To me, the holiday was a long way off, and I couldn't see the sense in getting all excited about it. But in reading Denie's letter, I realized just how important this particular holiday was to him. It occurred to me that my apathetic approach might be causing him some pain and hurt, and he had been polite enough not to mention it. So I made him a silent promise that I might get more involved in planning the holiday.

I still don't /eel excited about the holiday, but I do feel closer to my husband because I tried to listen to him and respond to the needs I heard. What made it a good experience for me was that I discovered the need before he did and told him about it.

True listening is never done silently. It’s very noisy, in fact. It's full of questions, interruptions, and confirmations. "Do you mean . .?" "Here is what I heard . . . is that what you meant?" "I experienced that when . . Is that what it was like for you?"

There is only one reason to work on listening this hard, love. Any other routine becomes self centered and results in defensive listening, debating, aggressive listening, or gamesmanship.

Tonight I didn't listen my best in our dialogue. But I did listen well enough to discover how I need to change. Like Mark Twain's relationship with his father, how much I truly listen to someone I love can be measured only by how much I am changing as a result of what I hear.

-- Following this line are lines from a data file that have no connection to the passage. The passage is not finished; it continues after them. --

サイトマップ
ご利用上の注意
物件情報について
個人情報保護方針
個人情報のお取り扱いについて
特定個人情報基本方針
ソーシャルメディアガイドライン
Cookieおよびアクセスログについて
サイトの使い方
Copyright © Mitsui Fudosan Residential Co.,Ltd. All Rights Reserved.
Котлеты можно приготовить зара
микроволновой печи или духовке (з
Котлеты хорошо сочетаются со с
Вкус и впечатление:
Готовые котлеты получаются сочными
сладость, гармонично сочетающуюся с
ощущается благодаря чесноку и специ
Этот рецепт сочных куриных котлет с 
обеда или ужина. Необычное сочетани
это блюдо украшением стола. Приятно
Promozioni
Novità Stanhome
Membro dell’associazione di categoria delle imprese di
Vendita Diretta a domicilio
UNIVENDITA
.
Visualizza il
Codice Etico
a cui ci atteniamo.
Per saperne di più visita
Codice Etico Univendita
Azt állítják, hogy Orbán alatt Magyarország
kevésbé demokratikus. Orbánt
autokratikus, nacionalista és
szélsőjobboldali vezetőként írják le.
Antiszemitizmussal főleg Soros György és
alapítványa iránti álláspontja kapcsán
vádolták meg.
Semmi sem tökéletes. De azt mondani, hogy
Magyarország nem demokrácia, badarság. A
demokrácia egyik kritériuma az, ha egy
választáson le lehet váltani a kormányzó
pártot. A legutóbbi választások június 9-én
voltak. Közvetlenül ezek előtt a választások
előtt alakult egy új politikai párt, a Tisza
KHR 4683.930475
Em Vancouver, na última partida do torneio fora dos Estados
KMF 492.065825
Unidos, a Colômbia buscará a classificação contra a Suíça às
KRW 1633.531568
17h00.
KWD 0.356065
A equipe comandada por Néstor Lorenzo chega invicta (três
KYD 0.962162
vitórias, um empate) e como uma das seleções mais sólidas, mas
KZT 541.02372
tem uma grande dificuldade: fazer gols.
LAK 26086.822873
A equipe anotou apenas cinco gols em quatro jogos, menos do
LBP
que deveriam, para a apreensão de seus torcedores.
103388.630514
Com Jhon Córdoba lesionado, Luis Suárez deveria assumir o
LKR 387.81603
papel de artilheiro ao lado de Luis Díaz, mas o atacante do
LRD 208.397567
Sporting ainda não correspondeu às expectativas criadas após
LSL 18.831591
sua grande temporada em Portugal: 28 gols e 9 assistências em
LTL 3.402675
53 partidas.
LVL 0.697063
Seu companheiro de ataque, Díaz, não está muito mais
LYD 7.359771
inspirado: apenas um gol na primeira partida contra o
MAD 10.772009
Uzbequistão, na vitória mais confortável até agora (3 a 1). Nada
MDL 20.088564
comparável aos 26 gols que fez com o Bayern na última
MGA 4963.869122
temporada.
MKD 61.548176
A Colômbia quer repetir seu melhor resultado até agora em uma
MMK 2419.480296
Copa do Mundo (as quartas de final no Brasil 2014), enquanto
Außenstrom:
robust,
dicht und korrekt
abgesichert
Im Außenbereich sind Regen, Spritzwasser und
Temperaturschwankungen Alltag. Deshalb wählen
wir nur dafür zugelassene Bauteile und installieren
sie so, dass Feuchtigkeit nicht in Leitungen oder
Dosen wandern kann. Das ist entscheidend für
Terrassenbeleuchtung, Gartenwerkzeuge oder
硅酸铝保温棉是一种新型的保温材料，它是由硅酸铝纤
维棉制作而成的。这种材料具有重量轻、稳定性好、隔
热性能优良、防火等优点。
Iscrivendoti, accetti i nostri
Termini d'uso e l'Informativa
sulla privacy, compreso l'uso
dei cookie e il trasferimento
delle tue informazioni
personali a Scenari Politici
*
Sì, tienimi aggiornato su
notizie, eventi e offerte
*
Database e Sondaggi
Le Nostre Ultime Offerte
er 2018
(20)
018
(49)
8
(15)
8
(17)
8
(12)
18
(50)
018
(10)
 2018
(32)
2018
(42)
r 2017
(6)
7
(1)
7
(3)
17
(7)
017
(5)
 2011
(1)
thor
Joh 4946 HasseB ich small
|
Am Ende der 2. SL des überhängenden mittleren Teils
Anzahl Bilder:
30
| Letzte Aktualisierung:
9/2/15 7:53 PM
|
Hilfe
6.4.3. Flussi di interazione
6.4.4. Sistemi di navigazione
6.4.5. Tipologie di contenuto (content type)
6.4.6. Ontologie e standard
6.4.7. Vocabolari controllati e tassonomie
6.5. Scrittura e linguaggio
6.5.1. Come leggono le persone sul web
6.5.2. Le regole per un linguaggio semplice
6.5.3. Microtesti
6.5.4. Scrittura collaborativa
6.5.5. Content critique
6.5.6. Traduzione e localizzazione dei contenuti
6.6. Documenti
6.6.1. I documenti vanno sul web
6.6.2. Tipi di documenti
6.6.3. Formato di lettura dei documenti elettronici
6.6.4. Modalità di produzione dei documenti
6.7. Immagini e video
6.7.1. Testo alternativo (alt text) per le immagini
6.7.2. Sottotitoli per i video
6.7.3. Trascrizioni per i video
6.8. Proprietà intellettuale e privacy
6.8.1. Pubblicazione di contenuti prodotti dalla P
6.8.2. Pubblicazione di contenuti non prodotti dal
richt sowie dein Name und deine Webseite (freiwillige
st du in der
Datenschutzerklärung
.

If I can't tell you how I am changing, then I am not working very hard at listening. (It's a good test to see how hard you really are listening to your partner in dialogue. Make a list of how you've changed this week. That tells you how hard you have been listening this week.) Anyhow, tonight I was griping about nearly everything before we started our dialogue. The first page of Dee's letter described how down she was feeling after having talked to several people with pessimistic outlooks earlier in the morning.

It had nothing to do with the topic we were writing on-but the very fresh memory of my own pessimism told me that what I chose to dwell on in my conversations was rather displeasing for Dee at this time. If I am to love this woman, I must work on developing a more optimistic perspective on things. That is how I need to change today. The ignorant ol' cuss is getting smarter every day!!